Nine billion additional euros to help devastated Ukraine: this is what the European Commission proposed on Wednesday, May 18, hoping, it says, the support of other international partners, including the members of the G7. . This sum would be guaranteed by the budget of the European Union (EU) and the Member States. Brussels is also considering the creation of a “Ukrainian Reconstruction Platform” – Rebuild Ukraine – who, “medium and long term”and with the support of the G7, the G20, third countries and international financial institutions, even cities, could coordinate aid for the reconstruction of the country, once the conflict is over.
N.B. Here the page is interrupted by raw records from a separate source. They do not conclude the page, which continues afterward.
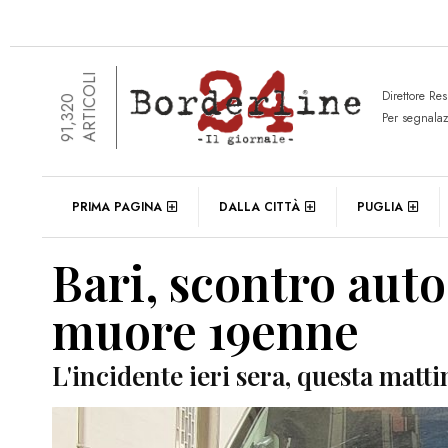
ARTICOLI
Direttore Re
91,320
Per segnala
PRIMA PAGINA
DALLA CITTÀ
PUGLIA
Bari, scontro aut
muore 19enne
L'incidente ieri sera, questa matti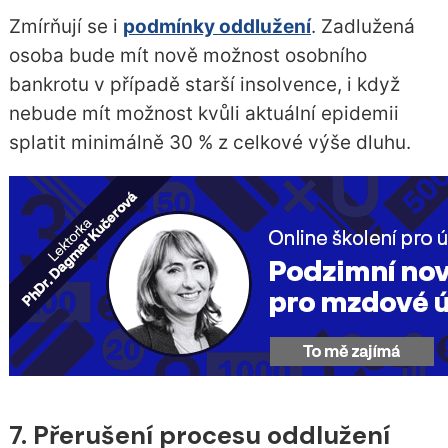
Zmírňují se i
podmínky oddlužení
. Zadlužená
osoba bude mít nově možnost osobního
bankrotu v případě starší insolvence, i když
nebude mít možnost kvůli aktuální epidemii
splatit minimálně 30 % z celkové výše dluhu.
7. Přerušení procesu oddlužení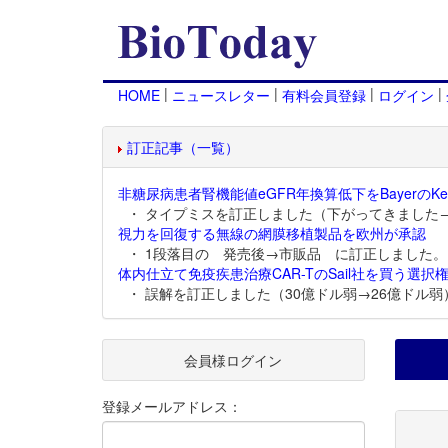
|
|
|
|
HOME
ニュースレター
有料会員登録
ログイン
訂正記事（一覧）
非糖尿病患者腎機能値eGFR年換算低下をBayerのKer
・ タイプミスを訂正しました（下がってきました
視力を回復する無線の網膜移植製品を欧州が承認
・ 1段落目の 発売後→市販品 に訂正しました。
体内仕立て免疫疾患治療CAR-TのSail社を買う選択権
・ 誤解を訂正しました（30億ドル弱→26億ドル弱
会員様ログイン
登録メールアドレス：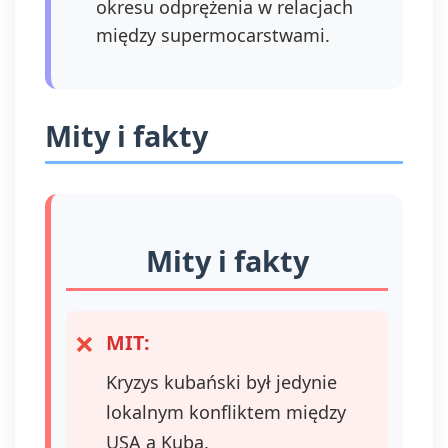
okresu odprężenia w relacjach
między supermocarstwami.
Mity i fakty
Mity i fakty
MIT:
Kryzys kubański był jedynie
lokalnym konfliktem między
USA a Kubą.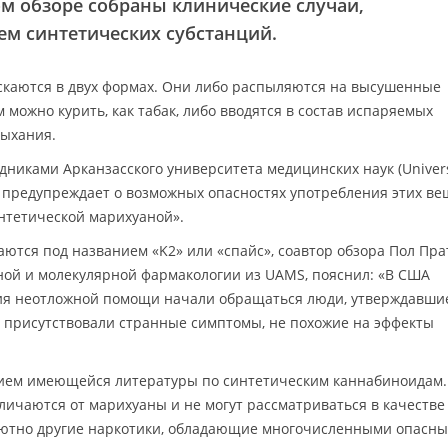
м обзоре собраны клинические случаи,
м синтетических субстанций.
каются в двух формах. Они либо распыляются на высушенные
можно курить, как табак, либо вводятся в состав испаряемых
дыхания.
никами Арканзасского университета медицинских наук (Univers
S) предупреждает о возможных опасностях употребления этих ве
нтетической марихуаной».
аются под названием «K2» или «спайс», соавтор обзора Пол Пра
очной и молекулярной фармакологии из UAMS, пояснил: «В США
ния неотложной помощи начали обращаться люди, утверждавшие
х присутствовали странные симптомы, не похожие на эффекты
нием имеющейся литературы по синтетическим каннабиноидам.
тличаются от марихуаны и не могут рассматриваться в качестве
солютно другие наркотики, обладающие многочисленными опасн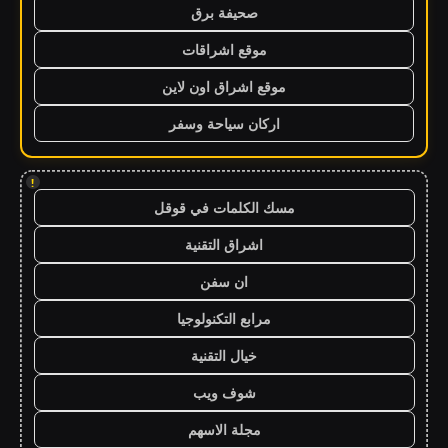
صحيفة برق
موقع اشراقات
موقع اشراق اون لاين
اركان سياحة وسفر
!
مسك الكلمات في قوقل
اشراق التقنية
ان سفن
مرابع التكنولوجيا
خيال التقنية
شوف ويب
مجلة الاسهم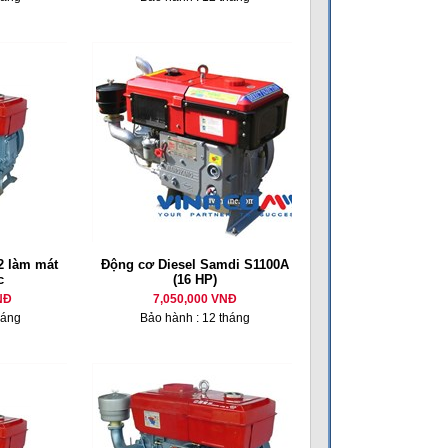
 làm mát
Động cơ Diesel Samdi S1100A
c
(16 HP)
NĐ
7,050,000 VNĐ
háng
Bảo hành : 12 tháng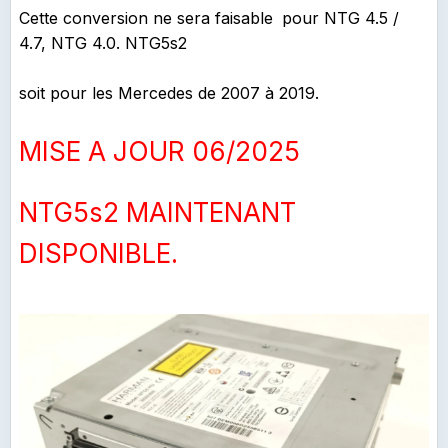
Cette conversion ne sera faisable
pour NTG 4.5 /
4.7, NTG 4.0. NTG5s2
soit pour les Mercedes de 2007 à 2019.
MISE A JOUR 06/2025
NTG5s2 MAINTENANT
DISPONIBLE.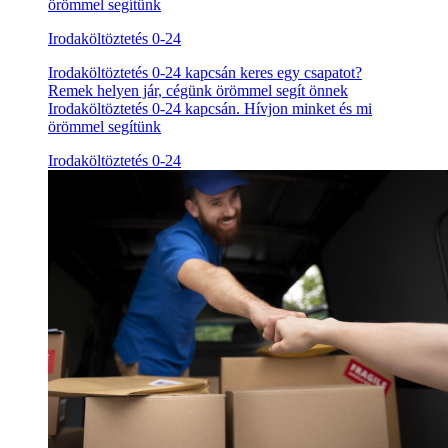
örömmel segítünk
Irodaköltöztetés 0-24
Irodaköltöztetés 0-24 kapcsán keres egy csapatot?
Remek helyen jár, cégünk örömmel segít önnek
Irodaköltöztetés 0-24 kapcsán. Hívjon minket és mi
örömmel segítünk
Irodaköltöztetés 0-24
It is impossible to estimate precisely, at this stage, the cost of the destruction suffered by Ukraine, but it would already be around at least 500 billion dollars (478 billion euros), of which more than a fifth is for infrastructure alone. physical. The Commission is considering the – already contested – hypothesis of a new loan inspired by the recovery plan that followed the Covid-19 pandemic. Rebuild Ukraine would provide loans and grants in exchange for Kyiv’s compliance with certain criteria in the fight against corruption, respect for the rule of law and climate, environmental and other issues. With, ultimately, a possible accession of the country to the EU, despite all the difficulties and the length inherent in the enlargement process.
Significant set of difficulties
How to finance this very ambitious project? Through national contributions from member countries or third countries, deductions from existing programs, or even a revision of the 2021-2027 budget. Or fundraising in the markets on behalf of the EU. Options which all have their significant share of political difficulties and lead a member of the Council (the States) to judge that“Once again Ursula von der Leyen is racing, without learning the lessons of the difficulties already encountered in imposing an embargo on oil, or even on gas”. With caution, the Commission nevertheless insists on the fact that it only intends, at this stage, to approach the Member States to gauge their will to” go further “.
Other avenues are just as cautiously put forward. First, a confiscation of the assets of the sanctioned Russian and Belarusian oligarchs, a priori some 30 billion euros. The President of the Council, Charles Michel, would be in favor of it, like the American administration. The German finance minister, the liberal Christian Lindner, interviewed by his country’s press, however believes that such a decision would come up against legal obstacles. The file is being examined in the Brussels institutions.